Lane-Following with Simple ICRL

A real-world implementation of simple constraint inference for autonomous driving

Simple Constraint Inference for Lane-Following

Reinforcement learning often struggles with complex tasks like autonomous driving, in part due to the difficulty of designing reward functions which properly balance objectives and constraints. A common solution is imitation learning, where the agent is trained in a supervised manner to simply mimic expert behavior. However, imitation learning can be brittle and is prone to compounding errors. A potentially more robust solution lies in IRL, which combines offline expert trajectories with real-world rollouts to learn a reward function. Traditional IRL methods, however, are challenging to train due to their reliance on bi-level adversarial objectives. Does an intermediate solution exist?

Schematic overview of inverse RL for lane-following constraints

In fact, in many real-world scenarios, there may exist some simple to define primary goal. For example, in autonomous driving, we can define this goal as driving speed or time-to-destination. This goal alone, however, does not explain the expert behavior, which must additionally obey the rules or “constraints” of the road. In this setting, we can consider the potentially easier inverse task of inferring constraints under a known reward function. Precisely, this is the domain of inverse constrained reinforcement learning (ICRL). In their seminal paper on inverse constraint learning, Malik et al , propose an algorithm for inferring constraints from expert data which involves solving a constrained MDP in the inner loop of a maximum-entropy IRL algorithm. This introduces a tri-level optimization, however, which may in fact be more complex to solve than the original IRL problem. In our NeurIPS 2024 paper , we propose a simple reduction of the ICRL problem to an IRL problem, which is equivalent under a broad class of constraint functions, and propose some simple-to-implement practical modifications for the constraint inference case. We show that this can perform as well or better than ICRL methods that explicitly solve a constrained MDP on simulated MuJoCo environments . But does it work in the real world?

In this blog post, we will try it out on an autonomous driving task in the Duckietown environment.

Background

As shown in prior work , the inverse RL problem can be cast as a two-player zero-sum game \begin{equation} \newcommand{\expectation}{\mathbb{E}} \min_{\pi \in \Pi} \sup_{f \in \mathcal{F}} J(\pi_{E},f) - J(\pi, f) \end{equation} where $\mathcal{F}$ is convex and compact and $J(\pi, f) = \expectation_{\pi} \left[\sum_{t=0}^T f(s_t,a_t)\right]$.

Similarly, the constrained RL problem with a single constraint can also be cast as a two-player zero-sum game \begin{equation} \min_{\pi \in \Pi}\max_{\lambda \ge 0} -J(\pi, r) + \lambda (J(\pi,c) - \delta). \end{equation}

Finally, show that for inverse constrained RL, these two games can be combined into a three-player game of the following form (where $r$ is a given reward function in a class $\mathcal{F}_r$)

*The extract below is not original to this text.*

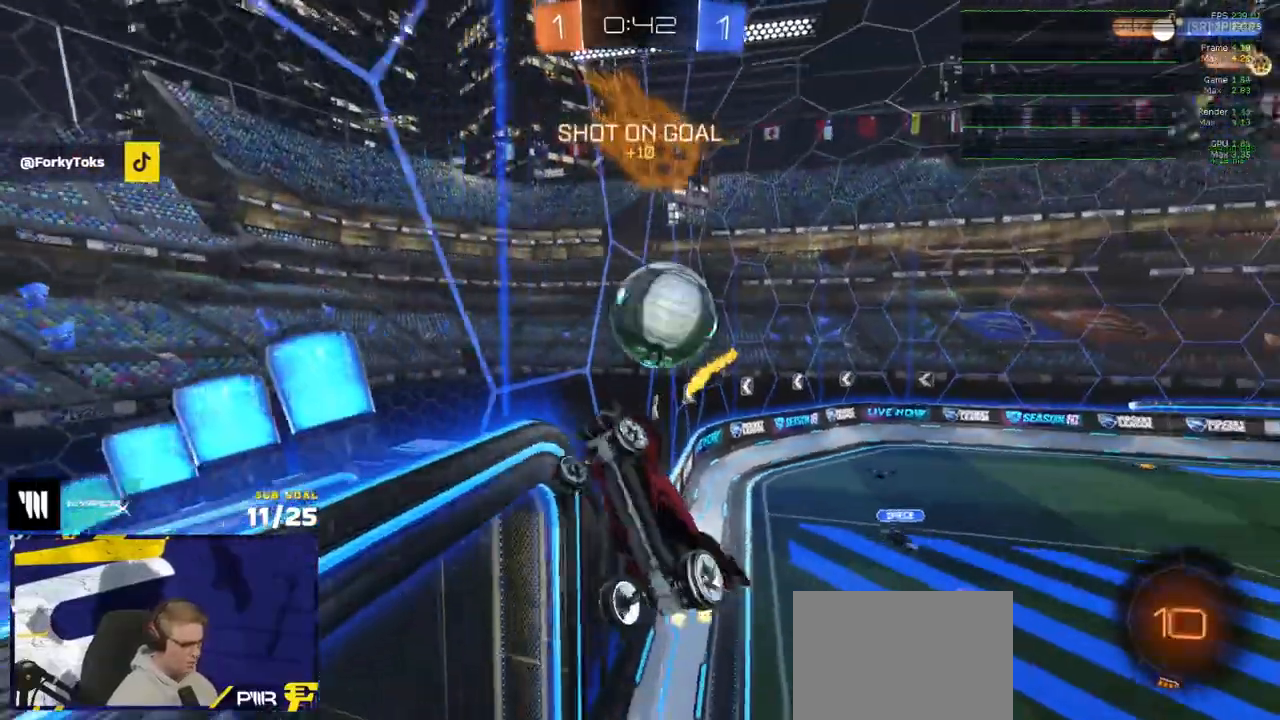
{"dt_ms": 500, "buttons": ["L3"], "left_stick": "right", "right_stick": "center", "events": [[117, "left_stick", "right"], [233, "R2", "up"], [333, "L3", "down"]]}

\begin{equation} \sup_{c \in \mathcal{F_c}}\max_{\lambda > 0} \min_{\pi \in \Pi} J(\pi_{E},r - \lambda c) - J(\pi, r - \lambda c) \label{eq:tri} \end{equation}

Practically speaking, solving this game involves running IRL where the inner loop optimization solves a constrained MDP using a Lagrangian version of RL.

Method

In our paper , we demonstrate that Equation \ref{eq:tri} can be reduced to a bi-level optimization, equivalent to performing IRL on a reward “correction” term.

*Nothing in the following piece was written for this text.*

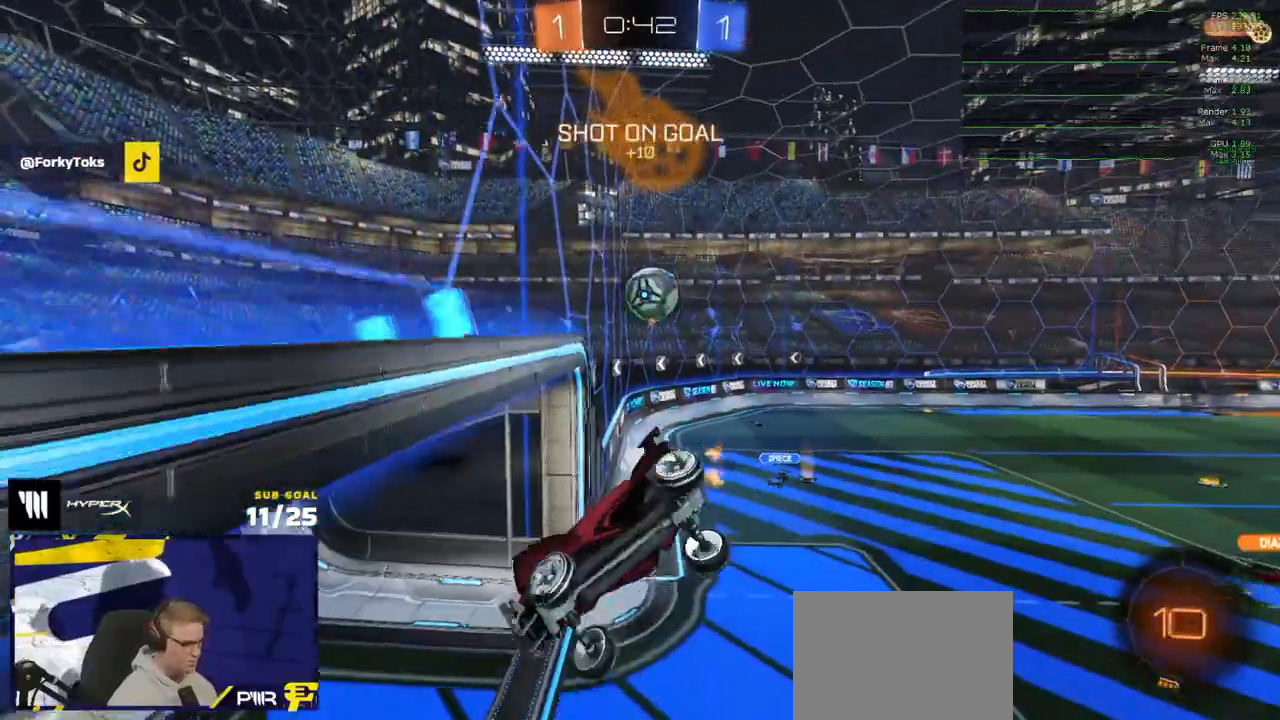
{"dt_ms": 500, "buttons": ["R2", "L3"], "left_stick": "down-left", "right_stick": "center", "events": [[83, "R2", "down"], [83, "left_stick", "down-right"], [467, "left_stick", "down-left"]]}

\begin{equation}\label{eq:icrl-bilevel} \max_{c\in\mathcal{F_c}}\min_{\pi\in\Pi} J(\pi_E, r - c) - J(\pi, r - c). \end{equation}

where $r$ is the known reward and $c$ is the learned constraint. This simplification holds as long as the constraint class $\mathcal{F_c}$ is closed under scalar positive multiplication.

Practically speaking, this can be implemented by adapting any adversarial IRL algorithm such that the policy learner in the inner loop receives the true reward from the environment adjusted additively by the learnt correction term. The main adjustment from IRL is that the constraint class must be closed to positive scalar multiplication, which excludes passing the neural network output through a bounded output function like sigmoid, as employed in previous ICRL methods . We instead use a linear activation function clipped to the positive range. We propose using soft clipping with a leaky ReLU activation to reduce issues with disappearing gradients and adding an L2 regularizer on the expected cost of the expert trajectories in the discriminator loss in order to prevent the cost function values from exploding. Hence, the discriminator loss becomes:

\begin{equation} \mathcal{L}(\pi, c) = J(\pi_E, r-c) - J(\pi, r-c) + \expectation_{s,a \sim \tau_E}{\left[c(s,a)^2\right]}, \end{equation}

For more details, including additional possible modifications (not used in these experiments) for adapting IRL to ICRL, please see our paper .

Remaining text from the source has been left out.